Biodiversity Beyond National Jurisdictions Treaty

  • About: It also known as the Treaty of the High Seas, aims to address the conservation and sustainable use of marine biological diversity beyond national jurisdiction.
  • Adopted: 19 June 2023.
  • Signatories: More than 70 nations including nine ACAP Parties have signed the Agreement.
  • Ratified: So far, 88 countries are signatories to the treaty.

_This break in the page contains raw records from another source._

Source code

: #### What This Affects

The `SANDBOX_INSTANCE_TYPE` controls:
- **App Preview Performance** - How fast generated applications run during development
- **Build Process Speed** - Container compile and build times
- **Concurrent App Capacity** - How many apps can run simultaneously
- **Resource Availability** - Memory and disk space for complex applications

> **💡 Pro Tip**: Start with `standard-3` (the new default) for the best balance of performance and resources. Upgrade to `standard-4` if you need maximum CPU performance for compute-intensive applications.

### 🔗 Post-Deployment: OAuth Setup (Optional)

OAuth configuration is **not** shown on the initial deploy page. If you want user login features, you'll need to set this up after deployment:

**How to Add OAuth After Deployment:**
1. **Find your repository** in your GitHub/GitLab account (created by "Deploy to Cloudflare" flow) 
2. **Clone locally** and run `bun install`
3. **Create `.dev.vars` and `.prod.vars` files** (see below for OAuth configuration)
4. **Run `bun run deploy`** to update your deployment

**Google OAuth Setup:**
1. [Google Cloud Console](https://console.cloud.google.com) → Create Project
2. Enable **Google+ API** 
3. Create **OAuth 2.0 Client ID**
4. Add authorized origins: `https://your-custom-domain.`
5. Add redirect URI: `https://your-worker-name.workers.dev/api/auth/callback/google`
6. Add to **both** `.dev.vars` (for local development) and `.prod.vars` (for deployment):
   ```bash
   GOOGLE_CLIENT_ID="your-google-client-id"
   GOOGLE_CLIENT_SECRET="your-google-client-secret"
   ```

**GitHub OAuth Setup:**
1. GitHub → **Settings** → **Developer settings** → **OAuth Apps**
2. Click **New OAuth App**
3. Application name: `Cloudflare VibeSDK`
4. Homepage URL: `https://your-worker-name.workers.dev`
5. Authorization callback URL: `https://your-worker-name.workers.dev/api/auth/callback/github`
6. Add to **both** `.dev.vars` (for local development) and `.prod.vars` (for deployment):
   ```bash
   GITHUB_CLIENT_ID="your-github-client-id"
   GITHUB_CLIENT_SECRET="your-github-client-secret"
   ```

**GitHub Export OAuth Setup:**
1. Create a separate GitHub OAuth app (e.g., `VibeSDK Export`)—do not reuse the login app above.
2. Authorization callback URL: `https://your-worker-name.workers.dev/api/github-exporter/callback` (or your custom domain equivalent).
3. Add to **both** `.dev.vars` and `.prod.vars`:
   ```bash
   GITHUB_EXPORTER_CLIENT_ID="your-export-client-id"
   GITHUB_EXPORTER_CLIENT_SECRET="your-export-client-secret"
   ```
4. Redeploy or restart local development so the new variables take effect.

Only two Chile and Palau have ratified it so far. 

o The BBNJ will “enter into force” when at least 60 countries ratify it.

  • Aim: To encourage nations to ratify a new treaty aimed at safeguarding the high seas from pollution, climate change, and overfishing.
  • Regulation: These areas are largely unregulated and least understood in terms of biodiversity, with only 1% currently under protection.

Landmark Agreement

  • Comparative Significance: The High Seas Treaty is often likened to the 2015 Paris Agreement for its potential impact on global governance of the oceans.
  • Scope and Jurisdiction: The treaty focuses exclusively on areas beyond national jurisdictions, known as the high seas or international waters, covering approximately 64% of the Earth's ocean area.
  • Challenges of Global Commons: High seas are subject to multiple challenges due to their status as global commons, including overexploitation, biodiversity loss, pollution (such as plastics), and ocean acidification.
  • Legal Framework - UNCLOS: The 1982 UN Convention on Laws of the Seas (UNCLOS) forms the legal foundation governing maritime activities, defining national rights and duties, and establishing EEZs.
  • Complementing UNCLOS: While UNCLOS provides the legal framework, the High Seas Treaty aims to operationalize principles of equity, resource conservation, and biodiversity protection in areas beyond national jurisdiction.

Objective of Treaty

  • The treaty aims to achieve conservation and protection of marine ecology.
  • It seeks fair and equitable sharing of benefits from marine genetic resources.
  • Mandatory environmental impact assessments (EIAs) for potentially polluting activities are a key focus.
  • A crucial objective includes building capacity and transferring marine technologies to developing countries.
  • Conservation efforts are bolstered through the establishment of Marine Protected Areas (MPAs), akin to national parks.
  • The treaty ensures equitable access to marine genetic resources for scientific research and commercial purposes.
  • Prior EIAs are mandatory for activities that may harm marine ecosystems, whether in national jurisdictions or the high seas.